STU: That’s a great point. I mean, you know, over and over again this happens and the market would not support the cost of these colleges without the government intervention. So, you have both of them working together.

GLENN: And when did that happen? And would you look that up? When did the United States really get into financing universities and financing student loans? When did that happen? Look it up. I have no idea. There’s a question usually I don’t – it’s not smart to ask a question you don’t know the answer to, but I’ll bet you it was in the 1970′s

STU: The one thing we do know is it’s been increasing and increasing and increasing, again it’s the – it’s like the racist argument. It’s like you can’t be against giving more money to colleges because then you’re against children. And, Glenn, correct me if I’m wrong because you think about this stuff several steps out farther than I do, but it’s like is it – no offense to the caller who just called in and made that point, but aren’t the people who are at occupy Wall Street, the guy we talked about who identified himself as a Bolivian socialist, aren’t people like that depending on guys like that caller, the mainstream person who just says, well, that’s a pretty good point, we should go along with that?

GLENN: This is why I have worked tirelessly to tell you in advance, how many times, maybe you’ll remember it now, how many times have I said, and it will all make sense. It will all make sense. They’re going to scoop up so many people and they’ll do it – so many people, because, if – look. This is – we have been thought – thank you, Edward Bernays, we have been taught a certain way to think. We have been taught to be consumers. Sir, don’t talk to me about the banks. Talk to me about Edward Bernays. Talk to me about the propaganda system that the progressives built that took us from a country in their own words, a country of – that went and focused on its needs and, instead, turned into a country that focused on its wants. That’s our problem.

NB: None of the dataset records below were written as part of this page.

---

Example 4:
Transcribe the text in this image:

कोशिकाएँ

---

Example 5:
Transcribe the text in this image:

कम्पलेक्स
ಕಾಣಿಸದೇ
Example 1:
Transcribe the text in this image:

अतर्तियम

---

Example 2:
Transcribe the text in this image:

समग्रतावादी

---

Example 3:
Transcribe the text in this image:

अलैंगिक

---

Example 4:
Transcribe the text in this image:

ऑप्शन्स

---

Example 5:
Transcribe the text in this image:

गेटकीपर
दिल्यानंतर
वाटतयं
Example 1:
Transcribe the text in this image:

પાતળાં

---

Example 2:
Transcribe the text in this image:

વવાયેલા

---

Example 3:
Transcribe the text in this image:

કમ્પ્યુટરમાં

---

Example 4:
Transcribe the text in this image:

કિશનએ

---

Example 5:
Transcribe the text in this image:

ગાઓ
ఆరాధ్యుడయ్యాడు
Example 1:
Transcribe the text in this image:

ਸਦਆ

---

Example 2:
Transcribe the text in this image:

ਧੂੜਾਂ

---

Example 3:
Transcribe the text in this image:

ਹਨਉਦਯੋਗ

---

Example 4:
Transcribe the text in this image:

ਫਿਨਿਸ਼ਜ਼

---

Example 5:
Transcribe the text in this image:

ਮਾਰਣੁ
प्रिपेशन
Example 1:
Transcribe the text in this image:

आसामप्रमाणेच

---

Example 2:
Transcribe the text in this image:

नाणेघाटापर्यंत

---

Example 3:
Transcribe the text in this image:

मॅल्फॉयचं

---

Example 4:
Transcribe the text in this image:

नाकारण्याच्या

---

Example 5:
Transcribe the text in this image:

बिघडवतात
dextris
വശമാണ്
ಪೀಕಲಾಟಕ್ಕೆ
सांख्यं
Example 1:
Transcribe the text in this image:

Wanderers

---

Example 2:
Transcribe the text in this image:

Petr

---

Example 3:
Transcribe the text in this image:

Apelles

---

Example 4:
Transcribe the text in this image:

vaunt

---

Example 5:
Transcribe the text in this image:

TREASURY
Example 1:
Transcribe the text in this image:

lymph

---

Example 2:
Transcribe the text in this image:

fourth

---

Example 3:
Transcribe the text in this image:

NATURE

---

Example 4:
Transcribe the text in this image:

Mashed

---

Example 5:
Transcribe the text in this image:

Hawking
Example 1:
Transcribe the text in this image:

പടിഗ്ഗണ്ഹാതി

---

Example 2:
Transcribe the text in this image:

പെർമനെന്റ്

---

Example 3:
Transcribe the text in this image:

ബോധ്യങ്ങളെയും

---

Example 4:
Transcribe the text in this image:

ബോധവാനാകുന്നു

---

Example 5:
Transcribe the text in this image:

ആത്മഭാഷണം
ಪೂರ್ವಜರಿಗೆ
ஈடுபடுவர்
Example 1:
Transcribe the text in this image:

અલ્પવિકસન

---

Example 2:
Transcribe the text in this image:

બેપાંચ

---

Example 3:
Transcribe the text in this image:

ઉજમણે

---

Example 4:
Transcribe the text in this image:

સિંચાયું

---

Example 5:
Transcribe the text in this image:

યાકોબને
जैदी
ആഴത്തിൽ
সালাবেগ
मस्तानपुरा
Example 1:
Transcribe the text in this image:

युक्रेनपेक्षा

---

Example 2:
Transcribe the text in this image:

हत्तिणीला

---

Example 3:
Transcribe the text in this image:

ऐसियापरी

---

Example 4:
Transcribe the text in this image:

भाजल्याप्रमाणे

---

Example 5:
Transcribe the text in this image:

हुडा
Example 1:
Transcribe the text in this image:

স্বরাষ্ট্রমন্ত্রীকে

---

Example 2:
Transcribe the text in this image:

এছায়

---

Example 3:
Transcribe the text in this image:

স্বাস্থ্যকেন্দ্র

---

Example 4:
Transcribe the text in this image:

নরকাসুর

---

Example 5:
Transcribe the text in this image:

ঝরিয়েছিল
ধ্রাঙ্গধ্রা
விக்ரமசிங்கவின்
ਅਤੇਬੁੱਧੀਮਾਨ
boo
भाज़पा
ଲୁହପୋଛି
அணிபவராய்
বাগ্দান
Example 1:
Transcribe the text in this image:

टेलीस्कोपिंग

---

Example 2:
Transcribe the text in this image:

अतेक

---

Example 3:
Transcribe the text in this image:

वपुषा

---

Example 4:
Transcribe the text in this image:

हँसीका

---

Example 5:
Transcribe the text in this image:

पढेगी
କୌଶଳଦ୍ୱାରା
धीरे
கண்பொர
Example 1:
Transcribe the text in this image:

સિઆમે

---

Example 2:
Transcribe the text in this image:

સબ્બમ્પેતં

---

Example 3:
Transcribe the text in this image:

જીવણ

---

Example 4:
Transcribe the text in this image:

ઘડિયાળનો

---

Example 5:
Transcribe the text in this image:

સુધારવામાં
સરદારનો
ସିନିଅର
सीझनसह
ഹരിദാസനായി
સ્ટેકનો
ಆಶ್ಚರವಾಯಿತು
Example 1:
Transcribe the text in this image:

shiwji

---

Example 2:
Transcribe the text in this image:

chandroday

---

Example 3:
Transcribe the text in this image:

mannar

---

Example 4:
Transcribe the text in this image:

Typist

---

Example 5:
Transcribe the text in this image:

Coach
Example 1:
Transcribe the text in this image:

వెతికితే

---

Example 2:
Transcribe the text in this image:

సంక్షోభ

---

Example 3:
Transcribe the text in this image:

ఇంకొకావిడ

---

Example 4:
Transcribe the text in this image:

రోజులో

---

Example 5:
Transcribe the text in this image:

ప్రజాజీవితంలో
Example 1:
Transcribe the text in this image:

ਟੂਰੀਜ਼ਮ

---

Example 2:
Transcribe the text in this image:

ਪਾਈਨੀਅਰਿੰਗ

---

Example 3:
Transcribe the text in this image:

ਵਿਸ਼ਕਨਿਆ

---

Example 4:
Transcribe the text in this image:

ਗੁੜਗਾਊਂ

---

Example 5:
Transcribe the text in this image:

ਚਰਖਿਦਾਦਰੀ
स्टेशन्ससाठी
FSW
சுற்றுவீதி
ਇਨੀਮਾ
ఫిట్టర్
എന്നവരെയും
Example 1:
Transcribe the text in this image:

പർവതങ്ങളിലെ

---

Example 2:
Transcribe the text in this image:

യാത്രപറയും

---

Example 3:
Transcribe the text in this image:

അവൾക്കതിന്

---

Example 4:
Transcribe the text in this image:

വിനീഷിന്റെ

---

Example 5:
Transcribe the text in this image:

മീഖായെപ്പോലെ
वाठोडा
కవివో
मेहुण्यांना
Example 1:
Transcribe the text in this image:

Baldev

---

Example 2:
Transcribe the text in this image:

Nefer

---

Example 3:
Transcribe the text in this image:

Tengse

Here is – here is a group of people that have planned this and they are going to scoop up all of the people who want, want a way out. Do you know why we believed – well, everybody believed we can have everything, we can have everything. We wanted to believe that. We knew it was not true. Social Security, we know that’s not true, but we accept the lies, the blatant lies. Oh, well, this doesn’t really have any problem. We accept that. Why? Because if we don’t, it requires us to think and behave differently and we don’t want to. We like our life. We don’t want to. Read Harry Truman. Read what happened to Harry Truman in 1919 when he and his partner went broke. Why? Because the progressive government of Woodrow Wilson drove our economy into a Cliff. He went broke. He would – he refused, refused to go bankrupt. Instead, he worked it out with all of his creditors and he paid his last payment in 1939. It took him 20 years to pay off his debt. Don’t talk to me about these banks. You don’t owe them. You’re not a slave to the bank. There is such a thing called bankruptcy, but is there anything called personal responsibility? You made the choice to go to school and take the loan. They never promised you anything but an education. Now, you want to go to them and say, I think I got a crappy ass education, I’ll stand with you on that one, brother. They indoctrinated you. They’re indoctrinating our children now, but don’t tell me about a loan that you took out. I understand. And if you can’t honestly pay it, if you are behind the 8 ball, you do everything you can, you work at every job you can to pay it off, but if you cannot make that, there’s something called bankruptcy.

Now, a lot of people are now saying bankruptcy, that’s your first option. It is your last option if we are a people of merit. But not anymore, because we have been taught to blame someone else. No. No.

By the way, thank you, Stu. Federal cash to students for college expanded greatly in 1965 as part of The Great Society. What a surprise. Back in a minute.